There is no express statutory authorization for the type of judicial settlement agreement that is proposed in the Peevey Proposal. Under cases like those discussed above, and those relied on by other parties, this would be fatal. However, in the Edison case, the Commission entered into a judicial settlement that expressly limited the duration of its obligation for four (4) years and in fact accomplished the objectives in 21 months. While the Santa Margarita concept of a limited waiver of police power authority may be applicable here, the absence of an express statutory authorization makes compliance with the other factor - limited duration - even more important. It is the only way arguably to get within the ambit of the Edison case. The 9 year duration must be reduced to four years.
Paragraph 23 of the Settlement Agreement says:
It is understood and agreed by each of the parties hereto that money damages would not be a sufficient remedy for any material breach of any provision of this Agreement by any party, and each non-breaching party shall be entitled to specific performance and injunctive or other equitable relief as a remedy for any such breach, without the necessity of securing or posting a bond or other security in connection with such remedy, consistent with state law.

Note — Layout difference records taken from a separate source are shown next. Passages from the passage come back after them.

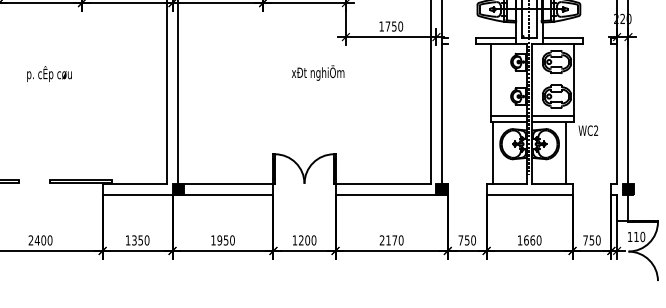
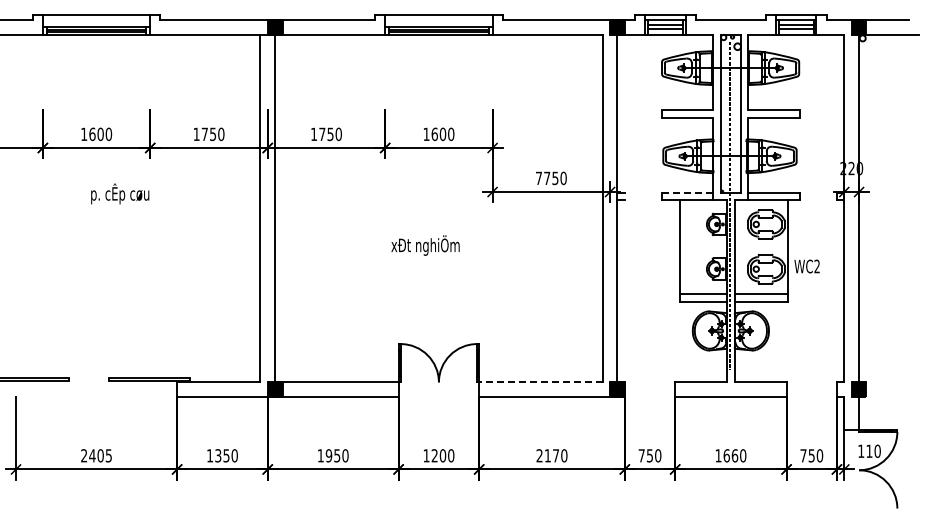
text: (381, 25) -> (538, 177), 1750 -> 7750
line: (496, 38) -> (687, 193), solid -> dashed
text: (318, 72) -> (425, 245), moved
text: (49, 73) -> (120, 193), moved
text: (587, 130) -> (806, 266), moved
line: (493, 152) -> (683, 341), removed
line: (566, 152) -> (778, 341), removed
line: (382, 183) -> (540, 382), solid -> dashed
text: (49, 240) -> (108, 455), 2400 -> 2405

By putting in this provision in connection with the provisions of 2.b. and 3.b., PG&E is attempting to create a regime where it can use the federal court to control the outcome of cost of capital proceedings, and therefore its profits, for 9 years.
The idea that the Commission is "bound" for the term of the Agreement implies that there must be remedy for breach, and I accept that. However, the remedy for breach, if there is one, is normally damages for economic harm, if any. The Commission cannot be powerless to protect PG&E's ratepayers from unjust and unreasonable rates or practices during the term of the proposed settlement. The police power being in its nature a continuous one, must ever be reposed somewhere, and cannot be barred or suspended by contract or irrepealable law. It cannot be bartered away even by express contract."
The effect of section 23 is to create a gaping hole in the police power which may be created at any time by a federal court. We must strike Section 23, in order to obtain a lawful judicial settlement agreement.
I can understand why PG&E would want this provision, but it is over-reaching and illegal. It must be stricken.